Former Pittsburgh chief McLay facing pushback as finalist for Seattle job
Former Pittsburgh police chief Cameron McLay is still just a finalist for the top cop job in Seattle, but he is already attracting attention over what some perceive to be a past full of controversy.
McLay is one of three finalists for the job of chief — a group that does not include Seattle's Acting Chief Carmen Best, something that has ignited ire among the community and the police, according to Seattle media.
“Best was considered an obvious choice: Cops like her, the community likes her, and an agreement between those two groups in this city is not easy to find,” Q13 Fox reporter Brandi Kruse said in a report last week .
McLay is being considered for the position along with Deputy Chief of Patrol Eddie Frizell of the Minneapolis Police Department and Assistant Chief Ely Reyes of the Austin Police Department. McLay is the only candidate who has led a large city department.
Kruse's report last week called McLay a “lightning rod of controversy,” noting the near-constant friction between the chief and the Pittsburgh police union.

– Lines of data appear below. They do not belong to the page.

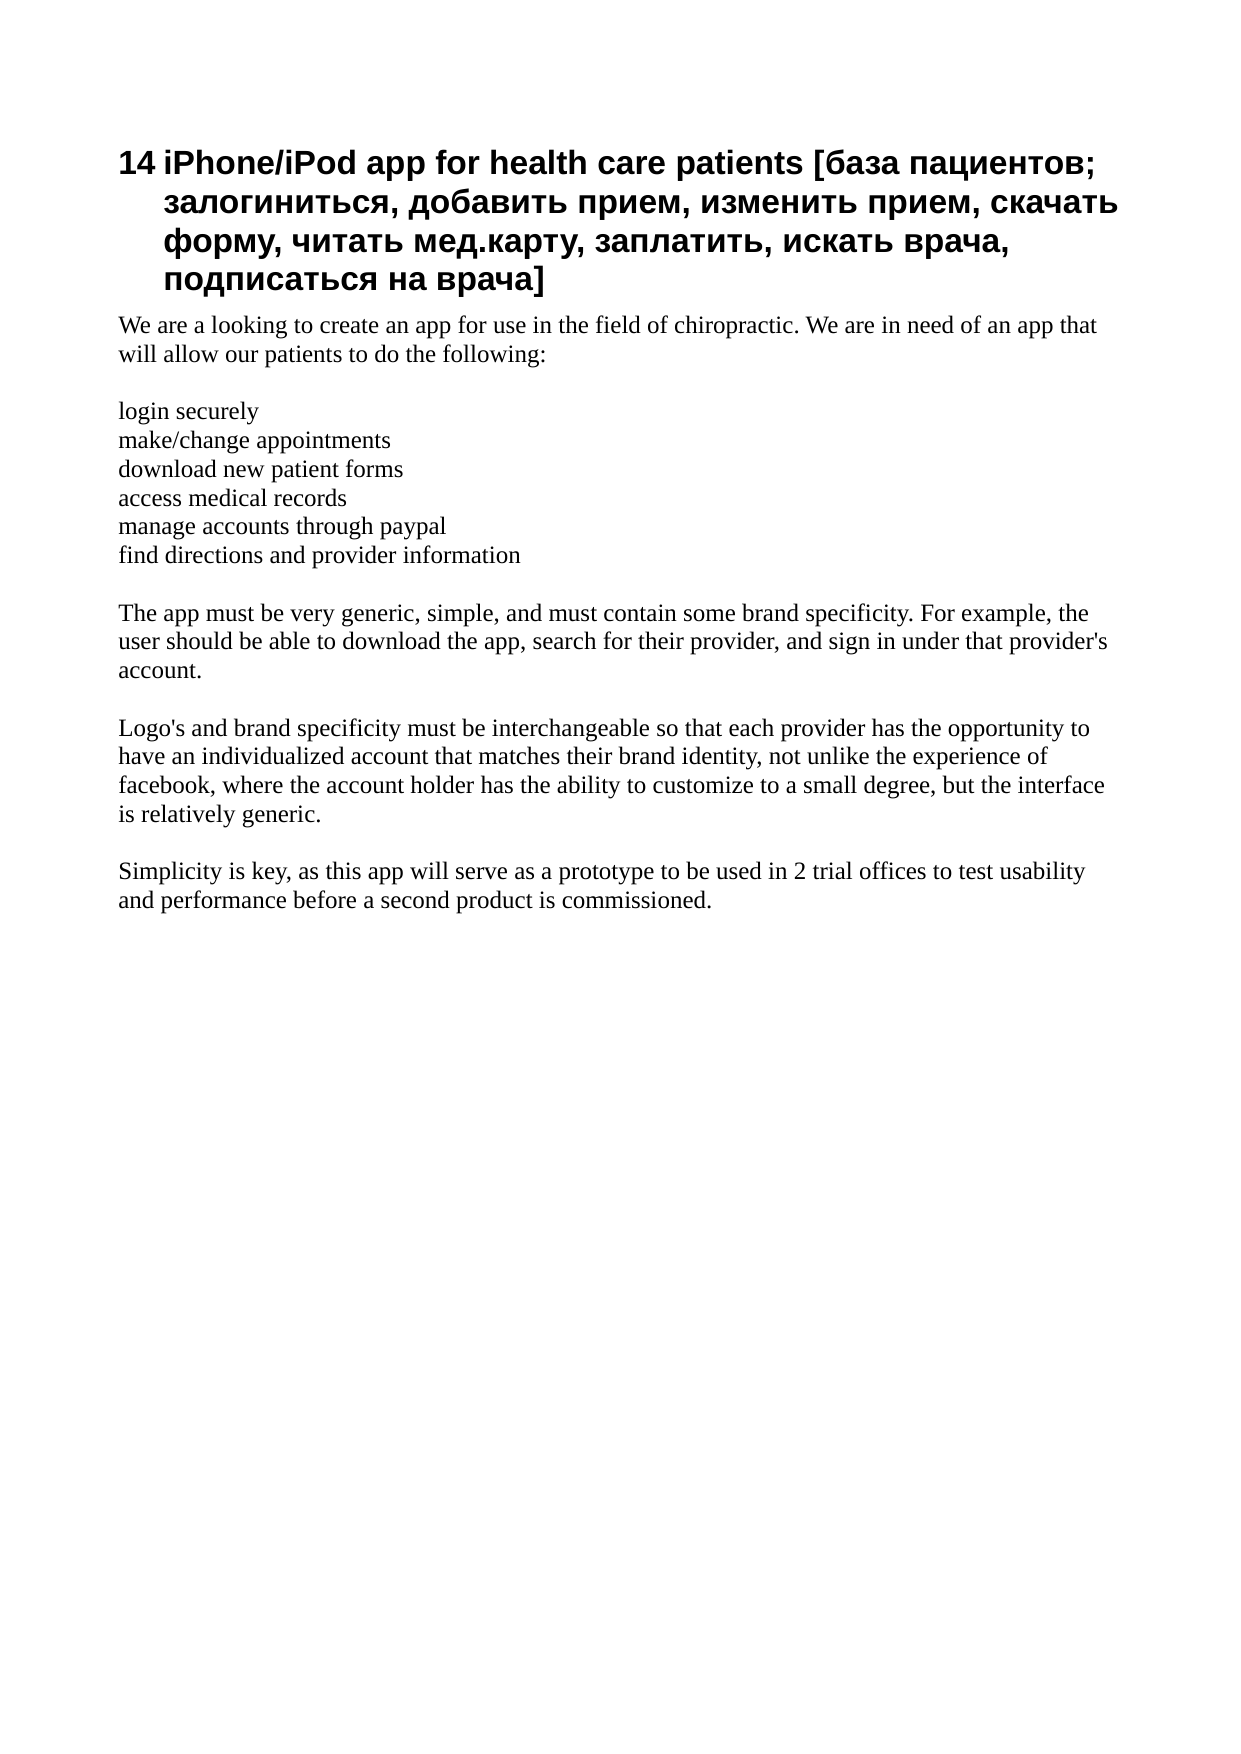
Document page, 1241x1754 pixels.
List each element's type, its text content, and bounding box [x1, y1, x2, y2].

subtitle iPhone/iPod app for health care patients [база пациентов; залогиниться, добавить прием, изменить прием, скачать форму, читать мед.карту, заплатить, искать врача, подписаться на врача] [118, 143, 1122, 298]
text We are a looking to create an app for use in the field of chiropractic. We are in need of an app that will allow our patients to do the following: login securely make/change appointments download new patient forms access medical records manage accounts through paypal find directions and provider information The app must be very generic, simple, and must contain some brand specificity. For example, the user should be able to download the app, search for their provider, and sign in under that provider's account. Logo's and brand specificity must be interchangeable so that each provider has the opportunity to have an individualized account that matches their brand identity, not unlike the experience of facebook, where the account holder has the ability to customize to a small degree, but the interface is relatively generic. Simplicity is key, as this app will serve as a prototype to be used in 2 trial offices to test usability and performance before a second product is commissioned. [118, 310, 1122, 943]
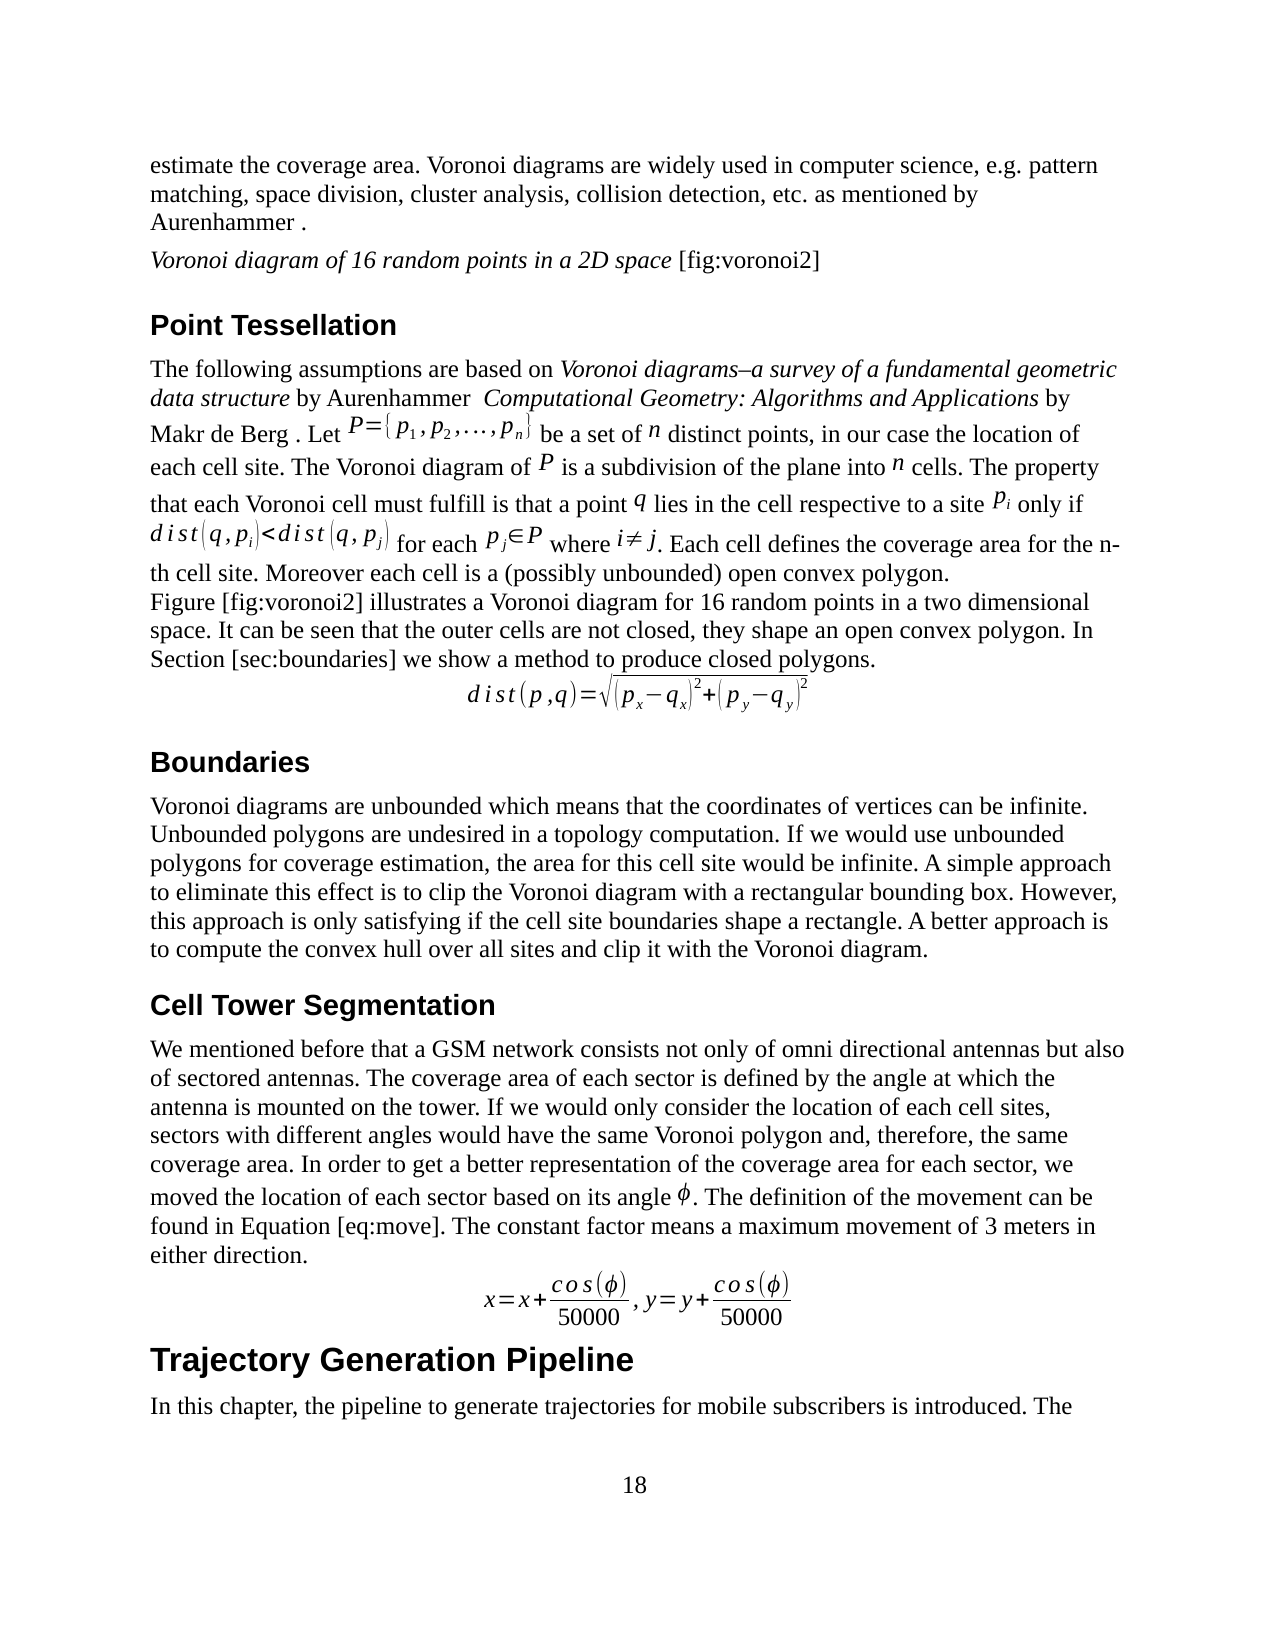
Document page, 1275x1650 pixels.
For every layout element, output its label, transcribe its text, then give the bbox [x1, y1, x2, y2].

subtitle Trajectory Generation Pipeline [150, 1340, 1125, 1379]
text Voronoi diagrams are unbounded which means that the coordinates of vertices can be infinite. Unbounded polygons are undesired in a topology computation. If we would use unbounded polygons for coverage estimation, the area for this cell site would be infinite. A simple approach to eliminate this effect is to clip the Voronoi diagram with a rectangular bounding box. However, this approach is only satisfying if the cell site boundaries shape a rectangle. A better approach is to compute the convex hull over all sites and clip it with the Voronoi diagram. [150, 791, 1125, 963]
subtitle Cell Tower Segmentation [150, 988, 1125, 1022]
text In this chapter, the pipeline to generate trajectories for mobile subscribers is introduced. The [150, 1391, 1125, 1420]
text We mentioned before that a GSM network consists not only of omni directional antennas but also of sectored antennas. The coverage area of each sector is defined by the angle at which the antenna is mounted on the tower. If we would only consider the location of each cell sites, sectors with different angles would have the same Voronoi polygon and, therefore, the same coverage area. In order to get a better representation of the coverage area for each sector, we moved the location of each sector based on its angle . The definition of the movement can be found in Equation [eq:move]. The constant factor means a maximum movement of 3 meters in either direction. [150, 1034, 1125, 1269]
text Voronoi diagram of 16 random points in a 2D space [fig:voronoi2] [150, 245, 1125, 274]
subtitle Point Tessellation [150, 308, 1125, 341]
subtitle Boundaries [150, 745, 1125, 778]
text The following assumptions are based on Voronoi diagrams–a survey of a fundamental geometric data structure by Aurenhammer Computational Geometry: Algorithms and Applications by Makr de Berg . Let be a set of distinct points, in our case the location of each cell site. The Voronoi diagram of is a subdivision of the plane into cells. The property that each Voronoi cell must fulfill is that a point lies in the cell respective to a site only if for each where . Each cell defines the coverage area for the n-th cell site. Moreover each cell is a (possibly unbounded) open convex polygon. Figure [fig:voronoi2] illustrates a Voronoi diagram for 16 random points in a two dimensional space. It can be seen that the outer cells are not closed, they shape an open convex polygon. In Section [sec:boundaries] we show a method to produce closed polygons. [150, 354, 1125, 673]
text estimate the coverage area. Voronoi diagrams are widely used in computer science, e.g. pattern matching, space division, cluster analysis, collision detection, etc. as mentioned by Aurenhammer . [150, 150, 1125, 236]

McLay took over the Pittsburgh police in August 2014. He resigned in November 2016, saying it was time to “pass the torch.” The resignation came several weeks after the local Fraternal Order of Police voted they had “no confidence” in McLay's leadership.
The report also noted McLay's admission that he cheated on his recruit exam when joining the Madison, Wis., police in 1985.
Seattle's Community Police Commission has asked city council to postpone any confirmation hearings for the next chief amid “significant community concerns,” including Best's omission from the latest short list of candidates, according to My Northwest .
Best was among the top five finalists but did not make it to the final three. She was the only person of color and only woman among the top five.
According to the Seattle Times , the CPC has hired an independent expert to assess “potential legal issues or issues related to equal employment opportunities in the search process.”
Megan Guza is a Tribune-Review staff writer.